Question

Convert the rectangular equation to polar form and sketch its graph. $$ 3 x-y=2 $$

Short answer

The polar equation is \( r = \frac{2}{3 \cos \theta - \sin \theta} \).

Step-by-step solution

Introduction to Polar Coordinates

Polar coordinates express a point in terms of a distance from the origin and an angle \( \theta \) from the positive x-axis. The conversion formulas are: \( x = r \cos \theta \) and \( y = r \sin \theta \).

Substitute Rectangular Coordinates

Given the equation \( 3x - y = 2 \), substitute \( x = r \cos \theta \) and \( y = r \sin \theta \) to transform it into polar coordinates.

Transform Equation

Substitute to get: \( 3(r \cos \theta) - (r \sin \theta) = 2 \). Simplify to obtain: \( r(3 \cos \theta - \sin \theta) = 2 \).

Solve for \( r \)

Isolate \( r \) by dividing both sides by \( 3 \cos \theta - \sin \theta \): \[ r = \frac{2}{3 \cos \theta - \sin \theta} \].

Consider Graphing the Equation

The polar equation \( r = \frac{2}{3 \cos \theta - \sin \theta} \) describes a line in the polar coordinate system. To sketch it, consider that any specific \( \theta \) leads to a specific \( r \), generating points along this line.

Key concepts

Conversion Formulas

Polar and rectangular coordinates are two different ways of describing the same location on a plane. Conversion formulas help translate between these two systems. The formulas are:

• \( x = r \cos \theta \)
• \( y = r \sin \theta \)

To convert a rectangular equation (which uses \(x\) and \(y\)) to a polar equation (which uses \(r\) and \(\theta\)), substitute \( x = r \cos \theta \) and \( y = r \sin \theta \) into the equation.
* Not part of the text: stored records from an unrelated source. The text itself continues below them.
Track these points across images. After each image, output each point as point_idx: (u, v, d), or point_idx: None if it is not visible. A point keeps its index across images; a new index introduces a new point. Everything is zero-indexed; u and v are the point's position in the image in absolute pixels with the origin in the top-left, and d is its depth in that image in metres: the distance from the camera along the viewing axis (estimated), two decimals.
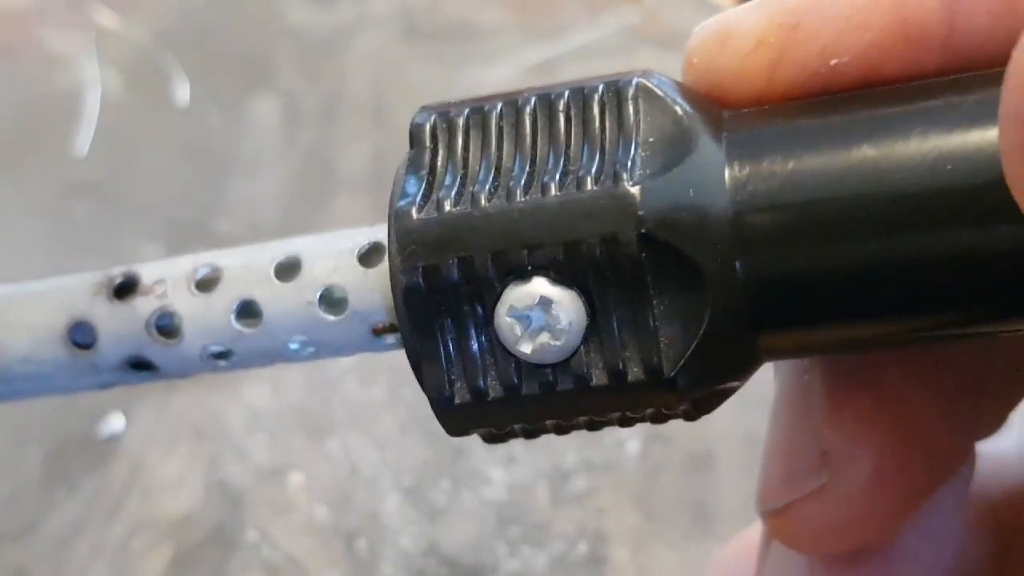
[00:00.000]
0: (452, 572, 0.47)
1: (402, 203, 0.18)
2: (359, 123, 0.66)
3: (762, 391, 0.22)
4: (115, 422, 0.53)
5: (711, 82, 0.19)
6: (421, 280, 0.18)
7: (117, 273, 0.20)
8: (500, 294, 0.18)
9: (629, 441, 0.50)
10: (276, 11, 0.73)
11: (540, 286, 0.18)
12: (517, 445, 0.50)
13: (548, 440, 0.52)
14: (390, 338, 0.20)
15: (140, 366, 0.20)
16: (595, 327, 0.18)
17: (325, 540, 0.49)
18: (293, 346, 0.20)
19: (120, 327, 0.20)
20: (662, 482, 0.49)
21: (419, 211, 0.18)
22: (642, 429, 0.50)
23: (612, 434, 0.50)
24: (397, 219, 0.18)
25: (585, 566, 0.47)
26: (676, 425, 0.54)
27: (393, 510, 0.49)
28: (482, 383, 0.18)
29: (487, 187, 0.18)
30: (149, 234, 0.60)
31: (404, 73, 0.68)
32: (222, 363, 0.20)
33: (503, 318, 0.18)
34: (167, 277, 0.20)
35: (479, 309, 0.18)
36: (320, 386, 0.53)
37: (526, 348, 0.18)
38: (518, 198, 0.17)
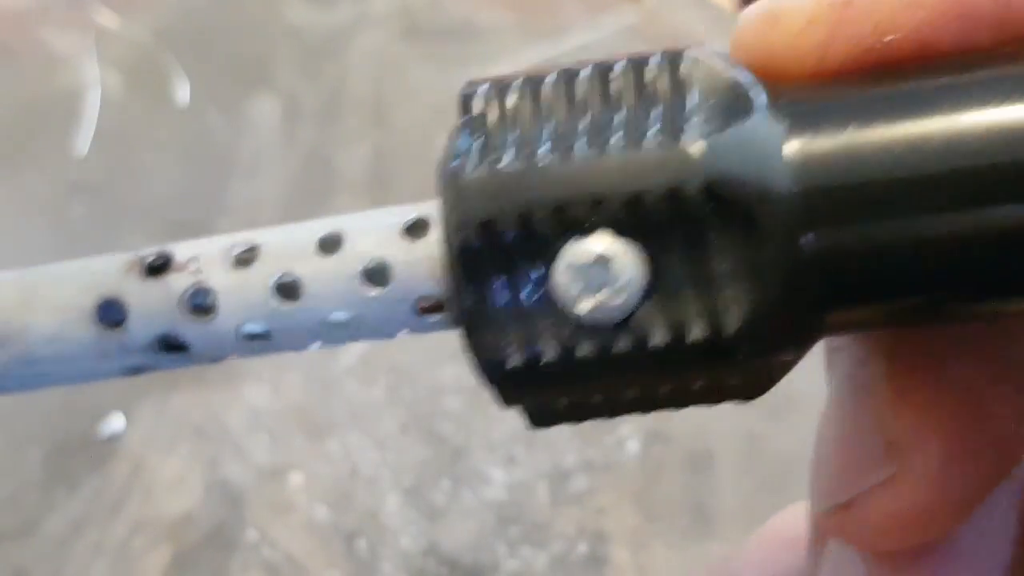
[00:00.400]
0: (452, 572, 0.47)
1: (455, 163, 0.17)
2: (359, 123, 0.66)
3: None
4: (115, 422, 0.53)
5: (761, 62, 0.19)
6: (475, 238, 0.17)
7: (149, 252, 0.19)
8: (557, 252, 0.17)
9: (629, 441, 0.50)
10: (276, 11, 0.73)
11: (599, 243, 0.17)
12: (517, 445, 0.50)
13: (548, 440, 0.52)
14: (434, 317, 0.19)
15: (171, 347, 0.19)
16: (655, 285, 0.17)
17: (325, 540, 0.49)
18: (333, 323, 0.19)
19: (152, 304, 0.19)
20: (662, 482, 0.49)
21: (474, 168, 0.17)
22: (642, 429, 0.50)
23: (612, 434, 0.50)
24: (450, 177, 0.17)
25: (585, 566, 0.47)
26: (676, 425, 0.55)
27: (393, 510, 0.49)
28: (537, 346, 0.17)
29: (543, 145, 0.17)
30: (149, 234, 0.60)
31: (404, 73, 0.68)
32: (257, 344, 0.19)
33: (560, 276, 0.17)
34: (202, 255, 0.19)
35: (534, 268, 0.17)
36: (320, 386, 0.53)
37: (584, 307, 0.17)
38: (576, 154, 0.17)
These substitutions change all parts of the equation into terms involving \(r\) and \(\theta\), which define a point's distance and angle from the origin, respectively. This transformation is essential for analyzing equations within the polar coordinate system.

Rectangular Coordinates

Rectangular coordinates are the most common way to represent points on a two-dimensional plane, using an \(x\)-coordinate and a \(y\)-coordinate.

• The \(x\)-coordinate measures the distance horizontally from the origin.
• The \(y\)-coordinate measures the distance vertically from the origin.

For example, in the original equation \(3x - y = 2\), you see these coordinates in action. By interpreting the equation as a line in the rectangular coordinate system, it's easy to plot using the slope-intercept form: \(y = mx + b\). However, to analyze and graph using polar coordinates, conversion is necessary, turning the equation into a polar form that can display its characteristics differently on a polar plane.

Polar Equations

Polar equations represent relationships where points are described in terms of distance from the origin and angle \(\theta\). This system rotates around a point 'O' or the origin.
An intermediary step involves transforming a rectangular equation, like \(3x - y = 2\), into a polar form. This begins by substituting with conversion formulas: \(3(r \cos \theta) - (r \sin \theta) = 2\).
After simplifying, you achieve a clear representation \(r(3 \cos \theta - \sin \theta) = 2\), which provides insight into how a line is configured in polar form. Finally, solving for \(r\) gives:

• \( r = \frac{2}{3 \cos \theta - \sin \theta} \)

Using an equation in this way reveals how the distance \(r\) changes with the angle \(\theta\), defining a path that seems different when viewed in polar coordinates.

Graphing Polar Equations

Graphing polar equations begins with interpreting the expressions for \(r\) in relation to \(\theta\). With \(r = \frac{2}{3 \cos \theta - \sin \theta}\), the graph translates numerical outputs for \(r\) based on varied \(\theta\) inputs.
To draw this:

• Select several \(\theta\) values. Often angles like \(0\), \(\frac{\pi}{4}\), and \(\frac{\pi}{2}\) provide insightful points.
• Calculate corresponding \(r\) for these angles using the polar equation.
• Plot each point \((r, \theta)\).

Connecting these points reveals the graph's shape. Unlike rectangular graphs emphasizing lines and curves, polar graphs highlight rotational symmetry and distance. Understanding these patterns guides better insight into functions and mapping within circular environments.